→ Written task:
Output each of the lines below verbatim, with no changes.

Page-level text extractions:
· · · · ·

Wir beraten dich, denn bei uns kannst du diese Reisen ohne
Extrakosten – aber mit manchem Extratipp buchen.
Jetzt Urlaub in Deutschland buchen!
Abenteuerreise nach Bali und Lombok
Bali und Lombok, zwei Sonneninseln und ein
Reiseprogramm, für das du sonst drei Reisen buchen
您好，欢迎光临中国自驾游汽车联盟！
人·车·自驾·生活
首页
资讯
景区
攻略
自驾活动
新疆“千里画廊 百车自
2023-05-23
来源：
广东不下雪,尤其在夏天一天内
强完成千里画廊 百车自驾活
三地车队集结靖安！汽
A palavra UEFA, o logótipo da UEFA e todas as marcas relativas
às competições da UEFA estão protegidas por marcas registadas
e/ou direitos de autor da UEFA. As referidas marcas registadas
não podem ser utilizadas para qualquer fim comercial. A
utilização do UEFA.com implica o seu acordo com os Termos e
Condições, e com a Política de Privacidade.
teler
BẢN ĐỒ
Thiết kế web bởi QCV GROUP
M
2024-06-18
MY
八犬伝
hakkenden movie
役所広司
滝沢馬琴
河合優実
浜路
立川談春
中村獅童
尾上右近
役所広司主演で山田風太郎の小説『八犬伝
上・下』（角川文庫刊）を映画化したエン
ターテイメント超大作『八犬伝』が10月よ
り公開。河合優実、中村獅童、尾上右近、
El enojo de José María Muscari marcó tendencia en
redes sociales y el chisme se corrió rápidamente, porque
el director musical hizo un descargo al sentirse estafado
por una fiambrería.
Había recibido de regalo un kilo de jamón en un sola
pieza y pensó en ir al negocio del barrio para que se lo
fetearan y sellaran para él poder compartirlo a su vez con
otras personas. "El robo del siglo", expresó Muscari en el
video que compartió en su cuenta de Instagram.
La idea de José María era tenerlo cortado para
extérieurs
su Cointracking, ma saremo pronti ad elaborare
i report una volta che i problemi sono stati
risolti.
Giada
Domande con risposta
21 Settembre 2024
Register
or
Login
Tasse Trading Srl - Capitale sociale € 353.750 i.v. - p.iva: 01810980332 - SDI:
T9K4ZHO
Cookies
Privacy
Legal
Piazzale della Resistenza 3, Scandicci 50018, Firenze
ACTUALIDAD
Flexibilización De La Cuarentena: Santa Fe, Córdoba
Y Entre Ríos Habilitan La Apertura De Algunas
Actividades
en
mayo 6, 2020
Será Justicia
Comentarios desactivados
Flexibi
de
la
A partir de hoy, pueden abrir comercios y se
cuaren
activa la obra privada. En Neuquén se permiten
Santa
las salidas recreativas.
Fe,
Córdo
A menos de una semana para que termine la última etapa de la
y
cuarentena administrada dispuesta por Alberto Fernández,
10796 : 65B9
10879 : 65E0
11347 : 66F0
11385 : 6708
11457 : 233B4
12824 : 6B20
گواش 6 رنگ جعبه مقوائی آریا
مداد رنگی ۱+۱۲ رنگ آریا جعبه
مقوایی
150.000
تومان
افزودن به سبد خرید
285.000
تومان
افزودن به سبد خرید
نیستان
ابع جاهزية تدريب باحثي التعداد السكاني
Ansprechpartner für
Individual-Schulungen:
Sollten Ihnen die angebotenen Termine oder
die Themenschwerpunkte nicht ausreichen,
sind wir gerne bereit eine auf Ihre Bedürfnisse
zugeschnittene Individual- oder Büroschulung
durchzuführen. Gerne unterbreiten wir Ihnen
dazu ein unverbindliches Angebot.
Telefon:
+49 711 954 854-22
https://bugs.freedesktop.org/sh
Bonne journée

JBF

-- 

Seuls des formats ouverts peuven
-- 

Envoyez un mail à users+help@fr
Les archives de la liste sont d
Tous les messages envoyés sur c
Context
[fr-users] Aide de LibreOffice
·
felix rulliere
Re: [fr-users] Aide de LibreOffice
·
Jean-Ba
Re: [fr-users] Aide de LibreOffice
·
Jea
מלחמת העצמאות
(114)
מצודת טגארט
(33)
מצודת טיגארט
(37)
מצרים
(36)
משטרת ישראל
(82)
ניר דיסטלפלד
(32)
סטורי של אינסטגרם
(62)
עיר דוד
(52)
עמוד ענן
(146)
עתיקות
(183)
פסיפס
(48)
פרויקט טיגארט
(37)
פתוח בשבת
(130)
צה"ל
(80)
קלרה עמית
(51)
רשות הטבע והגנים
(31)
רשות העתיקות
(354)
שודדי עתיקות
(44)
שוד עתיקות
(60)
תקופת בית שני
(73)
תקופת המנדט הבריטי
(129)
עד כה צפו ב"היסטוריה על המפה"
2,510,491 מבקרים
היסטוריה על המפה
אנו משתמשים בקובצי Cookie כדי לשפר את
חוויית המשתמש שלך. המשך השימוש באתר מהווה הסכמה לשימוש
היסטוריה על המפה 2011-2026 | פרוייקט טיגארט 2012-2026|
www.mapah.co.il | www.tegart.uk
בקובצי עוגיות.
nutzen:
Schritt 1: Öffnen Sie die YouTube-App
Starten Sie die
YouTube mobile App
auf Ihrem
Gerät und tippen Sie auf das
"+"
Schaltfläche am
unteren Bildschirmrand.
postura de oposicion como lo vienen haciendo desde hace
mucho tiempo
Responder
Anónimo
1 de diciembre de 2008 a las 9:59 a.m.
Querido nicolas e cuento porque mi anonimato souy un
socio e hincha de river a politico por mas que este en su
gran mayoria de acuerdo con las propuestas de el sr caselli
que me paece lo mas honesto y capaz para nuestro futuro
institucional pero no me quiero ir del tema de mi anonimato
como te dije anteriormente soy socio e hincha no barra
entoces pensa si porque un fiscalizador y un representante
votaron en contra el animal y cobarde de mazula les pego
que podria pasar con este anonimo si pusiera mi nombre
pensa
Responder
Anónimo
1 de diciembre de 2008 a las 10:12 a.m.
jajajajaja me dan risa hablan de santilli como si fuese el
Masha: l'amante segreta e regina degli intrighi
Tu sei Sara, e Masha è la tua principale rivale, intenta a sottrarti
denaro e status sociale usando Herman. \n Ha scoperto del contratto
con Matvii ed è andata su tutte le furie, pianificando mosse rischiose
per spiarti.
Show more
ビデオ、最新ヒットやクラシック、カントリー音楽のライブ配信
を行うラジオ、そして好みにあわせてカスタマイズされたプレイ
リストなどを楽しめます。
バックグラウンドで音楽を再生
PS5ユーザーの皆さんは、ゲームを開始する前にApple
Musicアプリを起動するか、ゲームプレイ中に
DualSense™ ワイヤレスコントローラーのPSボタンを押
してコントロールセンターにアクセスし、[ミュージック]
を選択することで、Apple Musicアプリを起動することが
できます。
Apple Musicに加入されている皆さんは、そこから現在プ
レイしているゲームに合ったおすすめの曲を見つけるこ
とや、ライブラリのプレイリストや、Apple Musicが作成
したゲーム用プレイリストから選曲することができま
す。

· · · · ·

→ Solution to this task:
Wir beraten dich, denn bei uns kannst du diese Reisen ohne
Extrakosten – aber mit manchem Extratipp buchen.
Jetzt Urlaub in Deutschland buchen!
Abenteuerreise nach Bali und Lombok
Bali und Lombok, zwei Sonneninseln und ein
Reiseprogramm, für das du sonst drei Reisen buchen
您好，欢迎光临中国自驾游汽车联盟！
人·车·自驾·生活
首页
资讯
景区
攻略
自驾活动
新疆“千里画廊 百车自
2023-05-23
来源：
广东不下雪,尤其在夏天一天内
强完成千里画廊 百车自驾活
三地车队集结靖安！汽
A palavra UEFA, o logótipo da UEFA e todas as marcas relativas
às competições da UEFA estão protegidas por marcas registadas
e/ou direitos de autor da UEFA. As referidas marcas registadas
não podem ser utilizadas para qualquer fim comercial. A
utilização do UEFA.com implica o seu acordo com os Termos e
Condições, e com a Política de Privacidade.
teler
BẢN ĐỒ
Thiết kế web bởi QCV GROUP
M
2024-06-18
MY
八犬伝
hakkenden movie
役所広司
滝沢馬琴
河合優実
浜路
立川談春
中村獅童
尾上右近
役所広司主演で山田風太郎の小説『八犬伝
上・下』（角川文庫刊）を映画化したエン
ターテイメント超大作『八犬伝』が10月よ
り公開。河合優実、中村獅童、尾上右近、
El enojo de José María Muscari marcó tendencia en
redes sociales y el chisme se corrió rápidamente, porque
el director musical hizo un descargo al sentirse estafado
por una fiambrería.
Había recibido de regalo un kilo de jamón en un sola
pieza y pensó en ir al negocio del barrio para que se lo
fetearan y sellaran para él poder compartirlo a su vez con
otras personas. "El robo del siglo", expresó Muscari en el
video que compartió en su cuenta de Instagram.
La idea de José María era tenerlo cortado para
extérieurs
su Cointracking, ma saremo pronti ad elaborare
i report una volta che i problemi sono stati
risolti.
Giada
Domande con risposta
21 Settembre 2024
Register
or
Login
Tasse Trading Srl - Capitale sociale € 353.750 i.v. - p.iva: 01810980332 - SDI:
T9K4ZHO
Cookies
Privacy
Legal
Piazzale della Resistenza 3, Scandicci 50018, Firenze
ACTUALIDAD
Flexibilización De La Cuarentena: Santa Fe, Córdoba
Y Entre Ríos Habilitan La Apertura De Algunas
Actividades
en
mayo 6, 2020
Será Justicia
Comentarios desactivados
Flexibi
de
la
A partir de hoy, pueden abrir comercios y se
cuaren
activa la obra privada. En Neuquén se permiten
Santa
las salidas recreativas.
Fe,
Córdo
A menos de una semana para que termine la última etapa de la
y
cuarentena administrada dispuesta por Alberto Fernández,
10796 : 65B9
10879 : 65E0
11347 : 66F0
11385 : 6708
11457 : 233B4
12824 : 6B20
گواش 6 رنگ جعبه مقوائی آریا
مداد رنگی ۱+۱۲ رنگ آریا جعبه
مقوایی
150.000
تومان
افزودن به سبد خرید
285.000
تومان
افزودن به سبد خرید
نیستان
ابع جاهزية تدريب باحثي التعداد السكاني
Ansprechpartner für
Individual-Schulungen:
Sollten Ihnen die angebotenen Termine oder
die Themenschwerpunkte nicht ausreichen,
sind wir gerne bereit eine auf Ihre Bedürfnisse
zugeschnittene Individual- oder Büroschulung
durchzuführen. Gerne unterbreiten wir Ihnen
dazu ein unverbindliches Angebot.
Telefon:
+49 711 954 854-22
https://bugs.freedesktop.org/sh
Bonne journée

JBF

-- 

Seuls des formats ouverts peuven
-- 

Envoyez un mail à users+help@fr
Les archives de la liste sont d
Tous les messages envoyés sur c
Context
[fr-users] Aide de LibreOffice
·
felix rulliere
Re: [fr-users] Aide de LibreOffice
·
Jean-Ba
Re: [fr-users] Aide de LibreOffice
·
Jea
מלחמת העצמאות
(114)
מצודת טגארט
(33)
מצודת טיגארט
(37)
מצרים
(36)
משטרת ישראל
(82)
ניר דיסטלפלד
(32)
סטורי של אינסטגרם
(62)
עיר דוד
(52)
עמוד ענן
(146)
עתיקות
(183)
פסיפס
(48)
פרויקט טיגארט
(37)
פתוח בשבת
(130)
צה"ל
(80)
קלרה עמית
(51)
רשות הטבע והגנים
(31)
רשות העתיקות
(354)
שודדי עתיקות
(44)
שוד עתיקות
(60)
תקופת בית שני
(73)
תקופת המנדט הבריטי
(129)
עד כה צפו ב"היסטוריה על המפה"
2,510,491 מבקרים
היסטוריה על המפה
אנו משתמשים בקובצי Cookie כדי לשפר את
חוויית המשתמש שלך. המשך השימוש באתר מהווה הסכמה לשימוש
היסטוריה על המפה 2011-2026 | פרוייקט טיגארט 2012-2026|
www.mapah.co.il | www.tegart.uk
בקובצי עוגיות.
nutzen:
Schritt 1: Öffnen Sie die YouTube-App
Starten Sie die
YouTube mobile App
auf Ihrem
Gerät und tippen Sie auf das
"+"
Schaltfläche am
unteren Bildschirmrand.
postura de oposicion como lo vienen haciendo desde hace
mucho tiempo
Responder
Anónimo
1 de diciembre de 2008 a las 9:59 a.m.
Querido nicolas e cuento porque mi anonimato souy un
socio e hincha de river a politico por mas que este en su
gran mayoria de acuerdo con las propuestas de el sr caselli
que me paece lo mas honesto y capaz para nuestro futuro
institucional pero no me quiero ir del tema de mi anonimato
como te dije anteriormente soy socio e hincha no barra
entoces pensa si porque un fiscalizador y un representante
votaron en contra el animal y cobarde de mazula les pego
que podria pasar con este anonimo si pusiera mi nombre
pensa
Responder
Anónimo
1 de diciembre de 2008 a las 10:12 a.m.
jajajajaja me dan risa hablan de santilli como si fuese el
Masha: l'amante segreta e regina degli intrighi
Tu sei Sara, e Masha è la tua principale rivale, intenta a sottrarti
denaro e status sociale usando Herman. \n Ha scoperto del contratto
con Matvii ed è andata su tutte le furie, pianificando mosse rischiose
per spiarti.
Show more
ビデオ、最新ヒットやクラシック、カントリー音楽のライブ配信
を行うラジオ、そして好みにあわせてカスタマイズされたプレイ
リストなどを楽しめます。
バックグラウンドで音楽を再生
PS5ユーザーの皆さんは、ゲームを開始する前にApple
Musicアプリを起動するか、ゲームプレイ中に
DualSense™ ワイヤレスコントローラーのPSボタンを押
してコントロールセンターにアクセスし、[ミュージック]
を選択することで、Apple Musicアプリを起動することが
できます。
Apple Musicに加入されている皆さんは、そこから現在プ
レイしているゲームに合ったおすすめの曲を見つけるこ
とや、ライブラリのプレイリストや、Apple Musicが作成
したゲーム用プレイリストから選曲することができま
す。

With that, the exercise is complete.